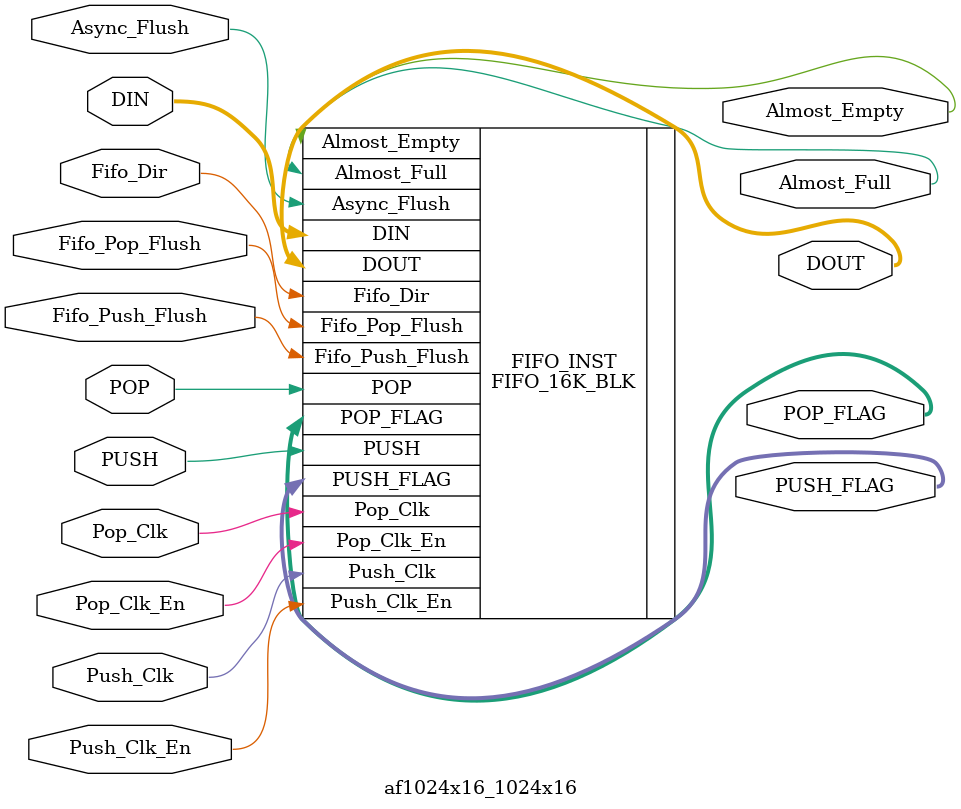
<source format=v>
module af1024x16_1024x16 (DIN,Fifo_Push_Flush,Fifo_Pop_Flush,PUSH,POP,Push_Clk,Pop_Clk,Push_Clk_En,Pop_Clk_En,Fifo_Dir,Async_Flush,Almost_Full,Almost_Empty,PUSH_FLAG,POP_FLAG,DOUT);

input Fifo_Push_Flush,Fifo_Pop_Flush;
input Push_Clk,Pop_Clk;
input PUSH,POP;
input [15:0] DIN;
input Push_Clk_En,Pop_Clk_En,Fifo_Dir,Async_Flush;
output [15:0] DOUT;
output [3:0] PUSH_FLAG,POP_FLAG;
output Almost_Full,Almost_Empty;

parameter data_depth_int = 1024;
parameter data_width_int = 16;
parameter reg_rd_int = 0;
parameter sync_fifo_int = 0;

FIFO_16K_BLK  # (.data_depth_int(data_depth_int),.data_width_int(data_width_int),.reg_rd_int(reg_rd_int),.sync_fifo_int(sync_fifo_int)
        				 ) 
  FIFO_INST    (
                .DIN(DIN),
                .PUSH(PUSH),
                .POP(POP),
                .Fifo_Push_Flush(Fifo_Push_Flush),
                .Fifo_Pop_Flush(Fifo_Pop_Flush),
                .Push_Clk(Push_Clk),
                .Pop_Clk(Pop_Clk),
                .PUSH_FLAG(PUSH_FLAG),
                .POP_FLAG(POP_FLAG),
                .Push_Clk_En(Push_Clk_En),
                .Pop_Clk_En(Pop_Clk_En),
                .Fifo_Dir(Fifo_Dir),
                .Async_Flush(Async_Flush),
                .Almost_Full(Almost_Full),
                .Almost_Empty(Almost_Empty),
                .DOUT(DOUT)
         				);

endmodule


</source>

———

## GOAL OF THE EXERCISE
Your answer should be an exact copy of the lines from the one with "input [15:0] DIN;" through the end of the material, with no other lines.

## SOLUTION
input [15:0] DIN;
input Push_Clk_En,Pop_Clk_En,Fifo_Dir,Async_Flush;
output [15:0] DOUT;
output [3:0] PUSH_FLAG,POP_FLAG;
output Almost_Full,Almost_Empty;

parameter data_depth_int = 1024;
parameter data_width_int = 16;
parameter reg_rd_int = 0;
parameter sync_fifo_int = 0;

FIFO_16K_BLK  # (.data_depth_int(data_depth_int),.data_width_int(data_width_int),.reg_rd_int(reg_rd_int),.sync_fifo_int(sync_fifo_int)
        				 ) 
  FIFO_INST    (
                .DIN(DIN),
                .PUSH(PUSH),
                .POP(POP),
                .Fifo_Push_Flush(Fifo_Push_Flush),
                .Fifo_Pop_Flush(Fifo_Pop_Flush),
                .Push_Clk(Push_Clk),
                .Pop_Clk(Pop_Clk),
                .PUSH_FLAG(PUSH_FLAG),
                .POP_FLAG(POP_FLAG),
                .Push_Clk_En(Push_Clk_En),
                .Pop_Clk_En(Pop_Clk_En),
                .Fifo_Dir(Fifo_Dir),
                .Async_Flush(Async_Flush),
                .Almost_Full(Almost_Full),
                .Almost_Empty(Almost_Empty),
                .DOUT(DOUT)
         				);

endmodule


</source>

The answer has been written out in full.